§ TASK DETAILS: Write out all the data verbatim. Skip images.

§ Calibrated multi-view image sets:

· · · · · · ·

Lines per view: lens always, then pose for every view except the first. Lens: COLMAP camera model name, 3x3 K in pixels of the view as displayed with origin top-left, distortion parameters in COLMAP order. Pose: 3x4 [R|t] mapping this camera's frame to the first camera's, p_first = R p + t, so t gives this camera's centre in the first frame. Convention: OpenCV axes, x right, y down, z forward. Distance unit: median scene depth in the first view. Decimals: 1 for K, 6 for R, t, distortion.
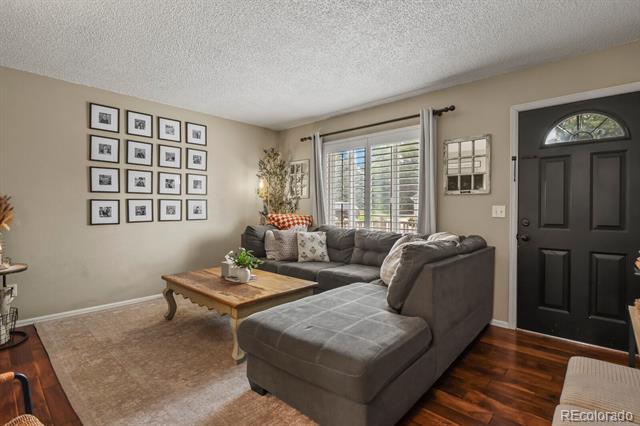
lens RADIAL K [[308.7, 0, 324.8], [0, 308.7, 211.7], [0, 0, 1]] dist [-0.015089, -0.004381]
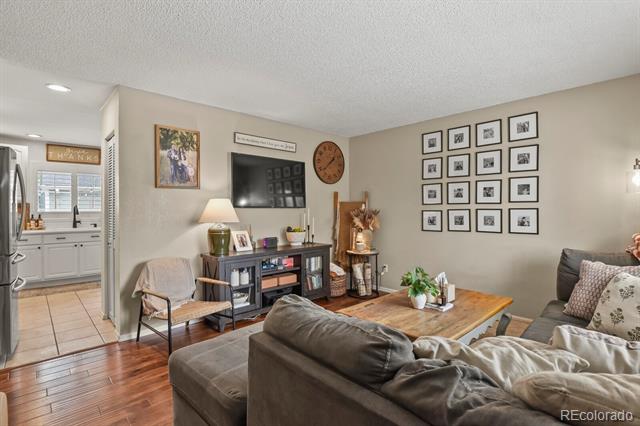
lens RADIAL K [[308.7, 0, 326.1], [0, 308.7, 211.9], [0, 0, 1]] dist [-0.015089, -0.004381]
pose [[-0.076128, -0.000791, -0.997098, 0.490535], [-0.015756, 0.999876, 0.000409, -0.026581], [0.996974, 0.015741, -0.076131, 0.643331]]
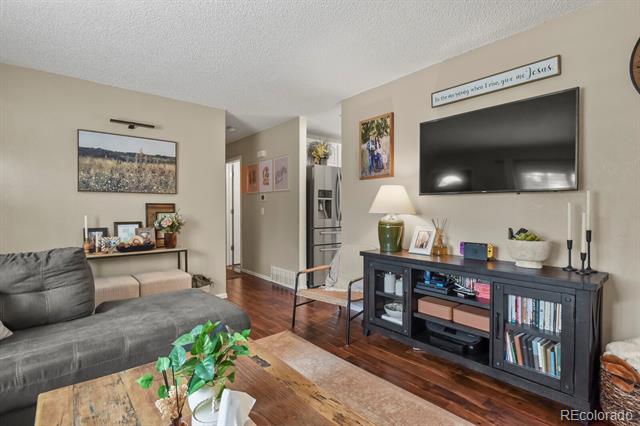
lens RADIAL K [[308.7, 0, 319.0], [0, 308.7, 212.5], [0, 0, 1]] dist [-0.015089, -0.004381]
pose [[-0.989075, -0.008276, 0.147181, -0.355180], [-0.002998, 0.999346, 0.036047, -0.019909], [-0.147383, 0.035212, -0.988452, 1.063477]]
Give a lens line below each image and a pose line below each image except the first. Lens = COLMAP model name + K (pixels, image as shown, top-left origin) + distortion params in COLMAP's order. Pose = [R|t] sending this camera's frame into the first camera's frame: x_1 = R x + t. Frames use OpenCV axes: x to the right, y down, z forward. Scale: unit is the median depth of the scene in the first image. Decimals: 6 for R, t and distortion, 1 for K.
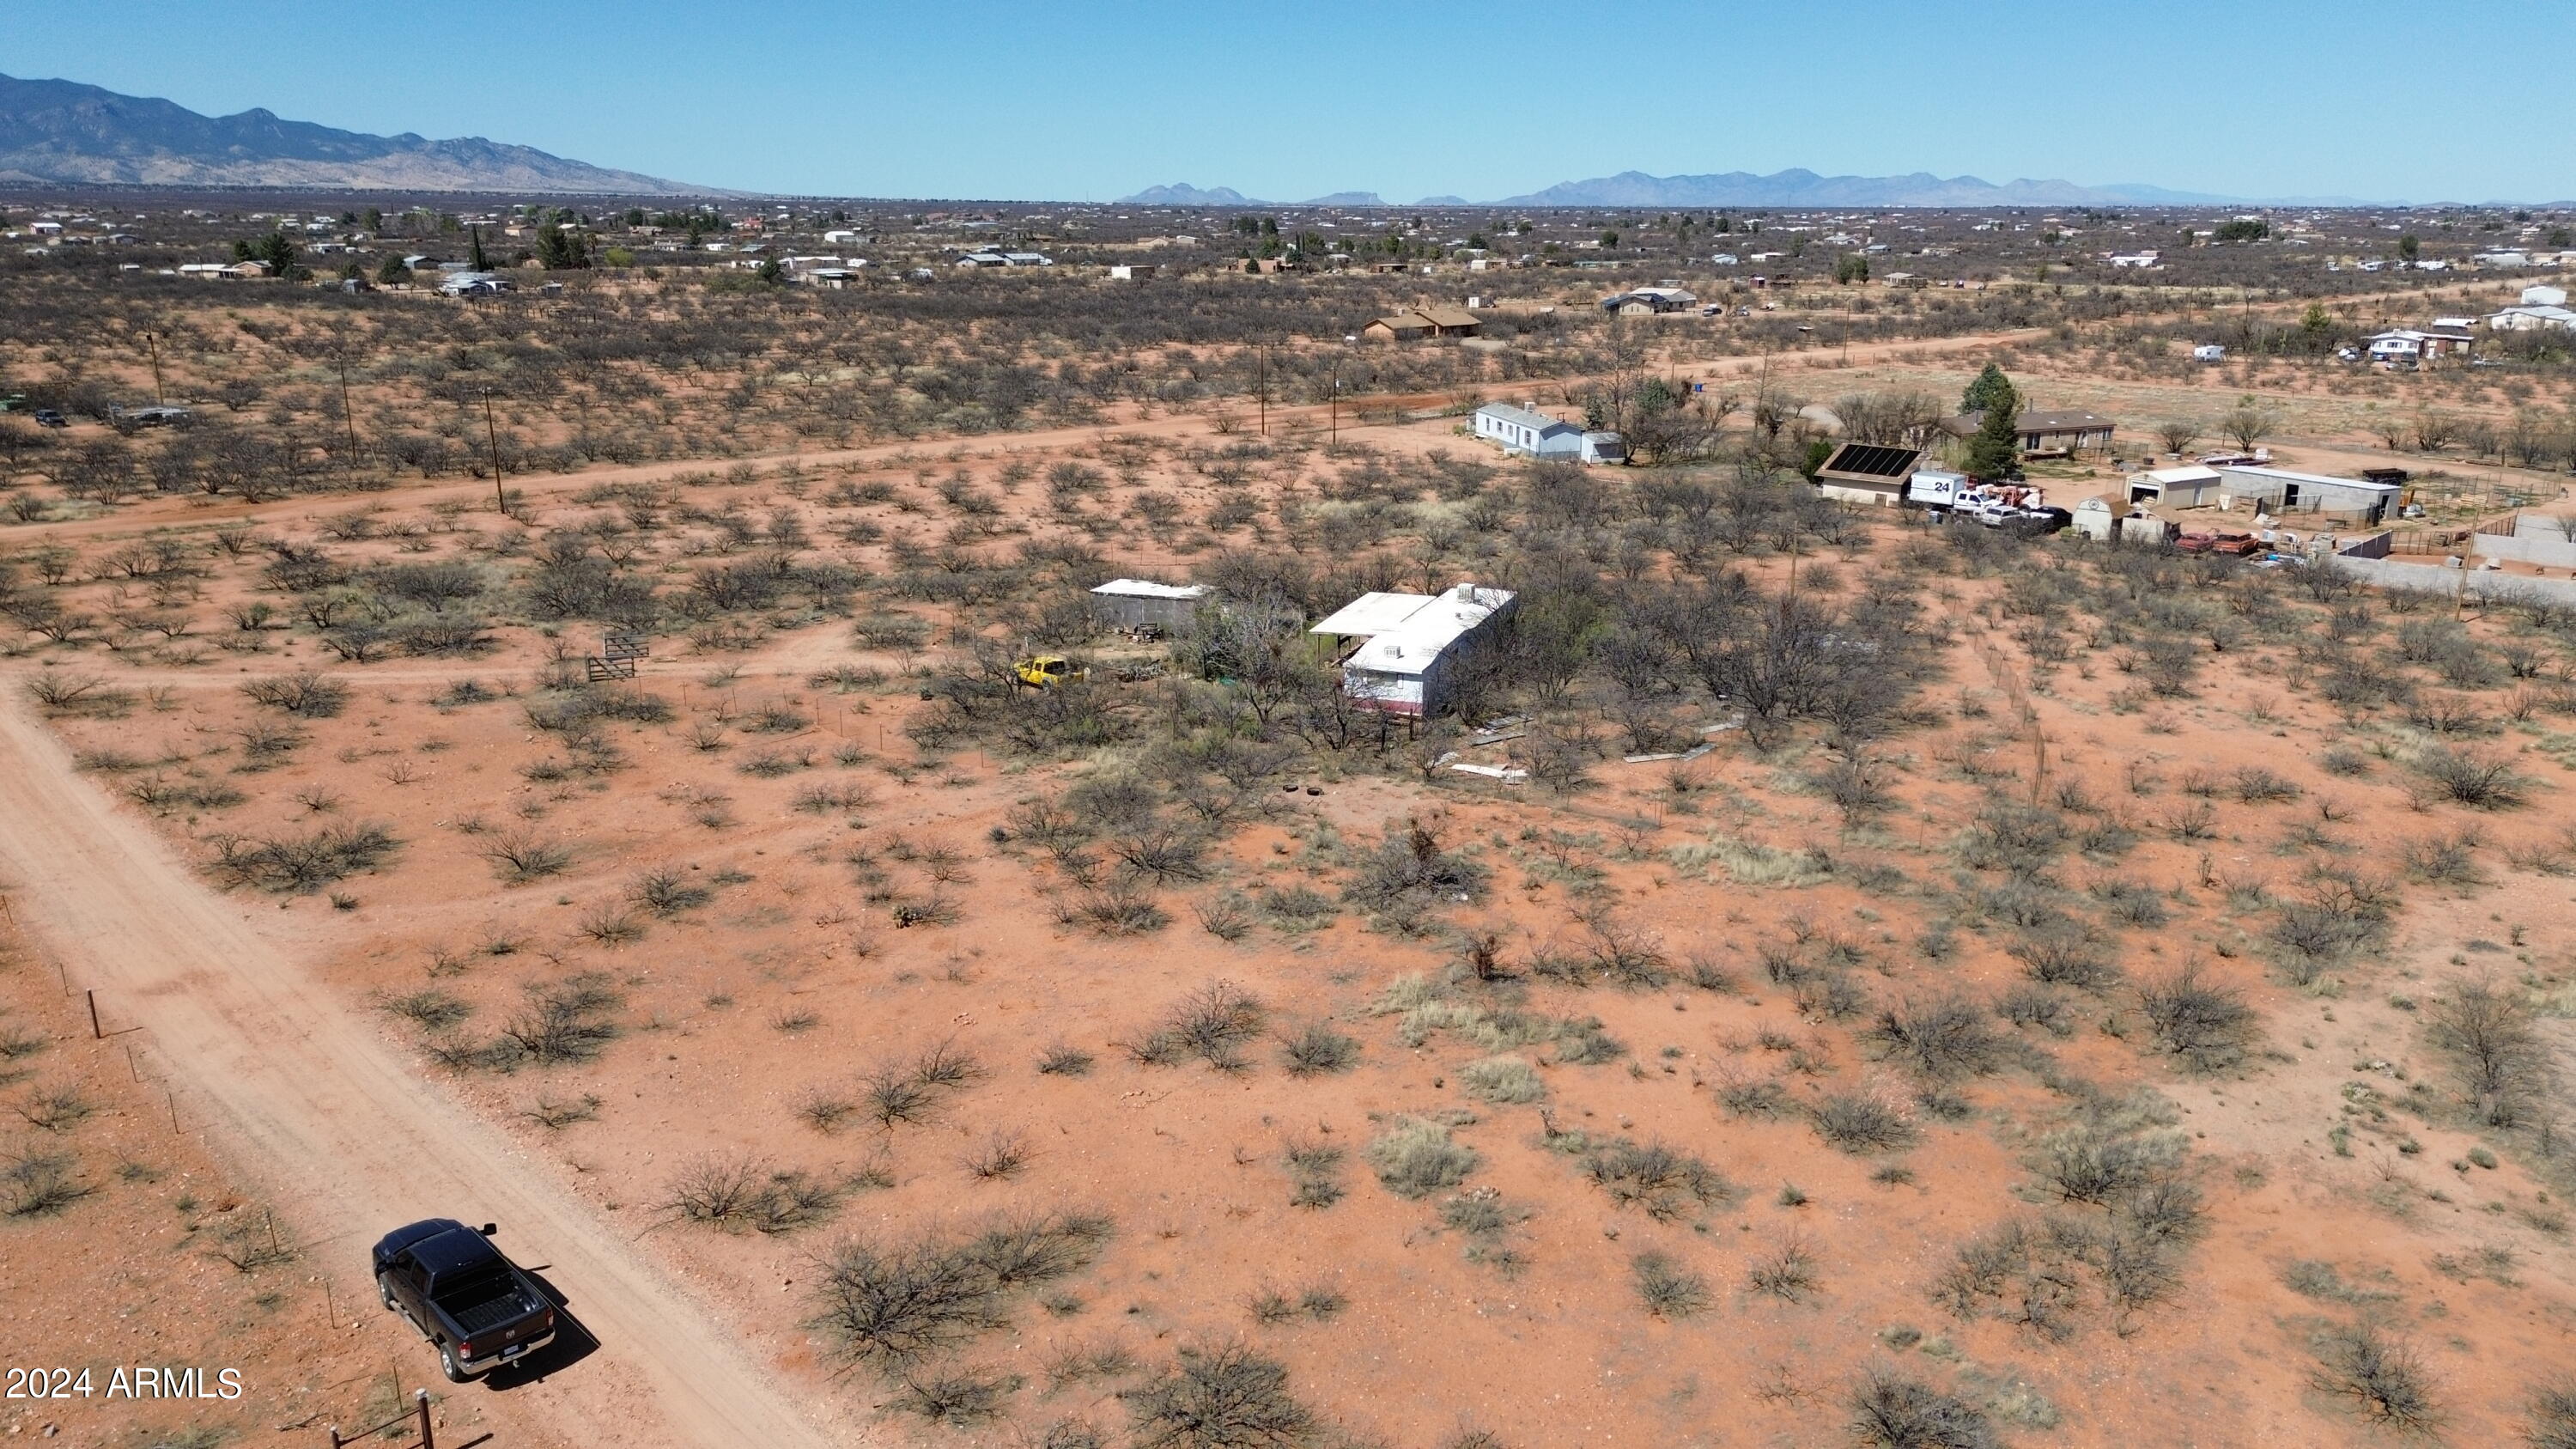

· · · · · · ·

§ ANSWER TO THIS TASK:
Lines per view: lens always, then pose for every view except the first. Lens: COLMAP camera model name, 3x3 K in pixels of the view as displayed with origin top-left, distortion parameters in COLMAP order. Pose: 3x4 [R|t] mapping this camera's frame to the first camera's, p_first = R p + t, so t gives this camera's centre in the first frame. Convention: OpenCV axes, x right, y down, z forward. Distance unit: median scene depth in the first view. Decimals: 1 for K, 6 for R, t, distortion.
lens RADIAL K [[308.7, 0, 324.8], [0, 308.7, 211.7], [0, 0, 1]] dist [-0.015089, -0.004381]
lens RADIAL K [[308.7, 0, 326.1], [0, 308.7, 211.9], [0, 0, 1]] dist [-0.015089, -0.004381]
pose [[-0.076128, -0.000791, -0.997098, 0.490535], [-0.015756, 0.999876, 0.000409, -0.026581], [0.996974, 0.015741, -0.076131, 0.643331]]
lens RADIAL K [[308.7, 0, 319.0], [0, 308.7, 212.5], [0, 0, 1]] dist [-0.015089, -0.004381]
pose [[-0.989075, -0.008276, 0.147181, -0.355180], [-0.002998, 0.999346, 0.036047, -0.019909], [-0.147383, 0.035212, -0.988452, 1.063477]]
Give a lens line below each image and a pose line below each image except the first. Lens = COLMAP model name + K (pixels, image as shown, top-left origin) + distortion params in COLMAP's order. Pose = [R|t] sending this camera's frame into the first camera's frame: x_1 = R x + t. Frames use OpenCV axes: x to the right, y down, z forward. Scale: unit is the median depth of the scene in the first image. Decimals: 6 for R, t and distortion, 1 for K.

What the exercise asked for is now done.